■ Activity: Scan the material for the word "Revere", and copy each line where it shows up.

■ Extracted records:
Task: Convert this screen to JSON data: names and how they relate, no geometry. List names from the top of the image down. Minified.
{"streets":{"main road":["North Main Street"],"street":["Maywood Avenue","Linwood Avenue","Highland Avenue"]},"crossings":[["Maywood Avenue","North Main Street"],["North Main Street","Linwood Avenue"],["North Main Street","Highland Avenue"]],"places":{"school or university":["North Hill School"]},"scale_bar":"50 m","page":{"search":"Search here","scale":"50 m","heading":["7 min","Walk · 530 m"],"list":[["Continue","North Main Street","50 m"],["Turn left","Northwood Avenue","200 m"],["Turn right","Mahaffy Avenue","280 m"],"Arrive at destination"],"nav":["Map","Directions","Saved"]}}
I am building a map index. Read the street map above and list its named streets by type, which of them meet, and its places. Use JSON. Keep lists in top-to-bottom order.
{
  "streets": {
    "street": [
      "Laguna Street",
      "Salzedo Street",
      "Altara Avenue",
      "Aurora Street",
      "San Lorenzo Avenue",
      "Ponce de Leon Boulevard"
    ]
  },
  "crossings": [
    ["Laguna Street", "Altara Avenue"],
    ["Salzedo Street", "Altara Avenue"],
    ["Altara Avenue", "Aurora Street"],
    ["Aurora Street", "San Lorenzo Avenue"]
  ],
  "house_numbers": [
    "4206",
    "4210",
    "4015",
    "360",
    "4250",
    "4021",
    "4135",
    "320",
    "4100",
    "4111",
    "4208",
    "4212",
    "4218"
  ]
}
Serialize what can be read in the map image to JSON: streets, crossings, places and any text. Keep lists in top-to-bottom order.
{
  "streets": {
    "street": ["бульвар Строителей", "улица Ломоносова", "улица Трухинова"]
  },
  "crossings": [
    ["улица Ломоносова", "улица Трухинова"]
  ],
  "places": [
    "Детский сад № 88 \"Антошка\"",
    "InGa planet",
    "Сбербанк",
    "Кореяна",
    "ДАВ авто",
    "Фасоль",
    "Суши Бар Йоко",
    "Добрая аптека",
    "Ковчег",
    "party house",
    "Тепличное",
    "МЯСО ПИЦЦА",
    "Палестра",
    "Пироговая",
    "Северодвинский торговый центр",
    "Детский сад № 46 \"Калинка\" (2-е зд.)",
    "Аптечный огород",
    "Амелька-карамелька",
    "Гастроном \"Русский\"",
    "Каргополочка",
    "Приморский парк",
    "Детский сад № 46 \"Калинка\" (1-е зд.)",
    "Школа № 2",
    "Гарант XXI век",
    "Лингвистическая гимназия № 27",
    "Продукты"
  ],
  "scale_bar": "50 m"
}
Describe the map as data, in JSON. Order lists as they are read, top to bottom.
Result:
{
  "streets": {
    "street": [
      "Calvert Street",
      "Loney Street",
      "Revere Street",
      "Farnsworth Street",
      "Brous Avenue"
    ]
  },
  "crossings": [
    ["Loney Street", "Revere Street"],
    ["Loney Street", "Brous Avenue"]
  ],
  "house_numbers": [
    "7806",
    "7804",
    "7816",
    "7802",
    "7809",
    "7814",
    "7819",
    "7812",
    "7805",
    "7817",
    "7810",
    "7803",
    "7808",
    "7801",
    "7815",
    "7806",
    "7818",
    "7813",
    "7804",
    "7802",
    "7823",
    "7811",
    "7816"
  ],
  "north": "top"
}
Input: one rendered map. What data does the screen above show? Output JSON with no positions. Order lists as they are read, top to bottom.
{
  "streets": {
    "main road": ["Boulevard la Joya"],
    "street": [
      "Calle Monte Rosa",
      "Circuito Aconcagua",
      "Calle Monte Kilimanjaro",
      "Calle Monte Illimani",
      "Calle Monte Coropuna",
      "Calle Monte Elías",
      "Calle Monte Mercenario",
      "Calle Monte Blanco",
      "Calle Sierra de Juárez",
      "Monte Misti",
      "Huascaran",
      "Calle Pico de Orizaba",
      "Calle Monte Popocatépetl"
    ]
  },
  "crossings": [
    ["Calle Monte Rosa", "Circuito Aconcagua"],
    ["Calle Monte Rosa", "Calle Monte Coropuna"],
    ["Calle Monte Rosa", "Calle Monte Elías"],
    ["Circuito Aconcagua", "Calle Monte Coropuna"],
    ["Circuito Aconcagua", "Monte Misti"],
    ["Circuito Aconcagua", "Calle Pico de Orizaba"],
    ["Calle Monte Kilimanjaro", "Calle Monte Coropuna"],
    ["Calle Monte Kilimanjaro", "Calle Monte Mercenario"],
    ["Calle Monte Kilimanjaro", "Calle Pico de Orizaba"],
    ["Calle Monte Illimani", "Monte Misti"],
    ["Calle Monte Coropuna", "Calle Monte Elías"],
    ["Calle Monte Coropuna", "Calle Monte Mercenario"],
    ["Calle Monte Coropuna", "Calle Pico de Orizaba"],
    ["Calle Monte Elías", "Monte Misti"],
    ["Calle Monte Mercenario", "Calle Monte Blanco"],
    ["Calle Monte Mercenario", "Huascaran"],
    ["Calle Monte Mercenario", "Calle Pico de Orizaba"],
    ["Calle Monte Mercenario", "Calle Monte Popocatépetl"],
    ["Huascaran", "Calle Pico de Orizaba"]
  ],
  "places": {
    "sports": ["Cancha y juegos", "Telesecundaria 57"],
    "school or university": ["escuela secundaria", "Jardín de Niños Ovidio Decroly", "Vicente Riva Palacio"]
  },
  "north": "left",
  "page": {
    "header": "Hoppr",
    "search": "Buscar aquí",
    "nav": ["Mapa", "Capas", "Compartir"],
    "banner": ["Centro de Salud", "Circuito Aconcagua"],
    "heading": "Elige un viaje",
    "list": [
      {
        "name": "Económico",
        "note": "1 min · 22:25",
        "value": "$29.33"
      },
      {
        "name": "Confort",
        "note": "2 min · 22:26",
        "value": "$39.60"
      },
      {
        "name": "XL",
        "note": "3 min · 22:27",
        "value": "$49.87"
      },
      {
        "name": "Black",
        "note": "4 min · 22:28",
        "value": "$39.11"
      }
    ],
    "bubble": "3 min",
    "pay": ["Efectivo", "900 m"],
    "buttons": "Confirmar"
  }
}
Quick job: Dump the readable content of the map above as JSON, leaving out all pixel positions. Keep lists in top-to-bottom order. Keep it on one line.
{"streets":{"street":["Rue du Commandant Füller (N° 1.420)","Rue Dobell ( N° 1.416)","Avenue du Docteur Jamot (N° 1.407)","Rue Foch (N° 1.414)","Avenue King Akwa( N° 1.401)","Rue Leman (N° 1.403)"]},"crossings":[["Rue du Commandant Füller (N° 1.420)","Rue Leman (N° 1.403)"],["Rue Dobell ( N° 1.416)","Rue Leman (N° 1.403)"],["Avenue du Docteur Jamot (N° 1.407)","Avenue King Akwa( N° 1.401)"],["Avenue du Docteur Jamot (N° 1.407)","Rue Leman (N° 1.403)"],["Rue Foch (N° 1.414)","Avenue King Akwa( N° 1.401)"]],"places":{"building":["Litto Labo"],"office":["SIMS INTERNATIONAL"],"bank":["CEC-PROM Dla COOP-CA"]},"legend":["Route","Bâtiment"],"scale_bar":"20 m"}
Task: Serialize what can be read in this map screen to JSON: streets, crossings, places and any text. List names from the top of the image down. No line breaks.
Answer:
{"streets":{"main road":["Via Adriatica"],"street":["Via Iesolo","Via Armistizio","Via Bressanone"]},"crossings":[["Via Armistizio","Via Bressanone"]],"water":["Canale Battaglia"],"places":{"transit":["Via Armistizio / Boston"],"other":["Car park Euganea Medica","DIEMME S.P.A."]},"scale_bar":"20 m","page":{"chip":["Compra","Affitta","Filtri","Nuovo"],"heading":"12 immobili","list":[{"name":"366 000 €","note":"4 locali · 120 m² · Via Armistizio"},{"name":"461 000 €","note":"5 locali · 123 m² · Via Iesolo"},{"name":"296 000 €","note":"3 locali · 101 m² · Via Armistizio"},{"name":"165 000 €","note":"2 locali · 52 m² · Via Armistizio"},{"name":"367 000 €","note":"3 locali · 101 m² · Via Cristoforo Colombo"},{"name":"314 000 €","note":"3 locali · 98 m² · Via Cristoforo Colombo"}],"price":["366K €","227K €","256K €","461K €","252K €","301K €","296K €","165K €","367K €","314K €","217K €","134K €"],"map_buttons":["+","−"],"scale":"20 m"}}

■ Finished exercise:
      "Revere Street",
    ["Loney Street", "Revere Street"],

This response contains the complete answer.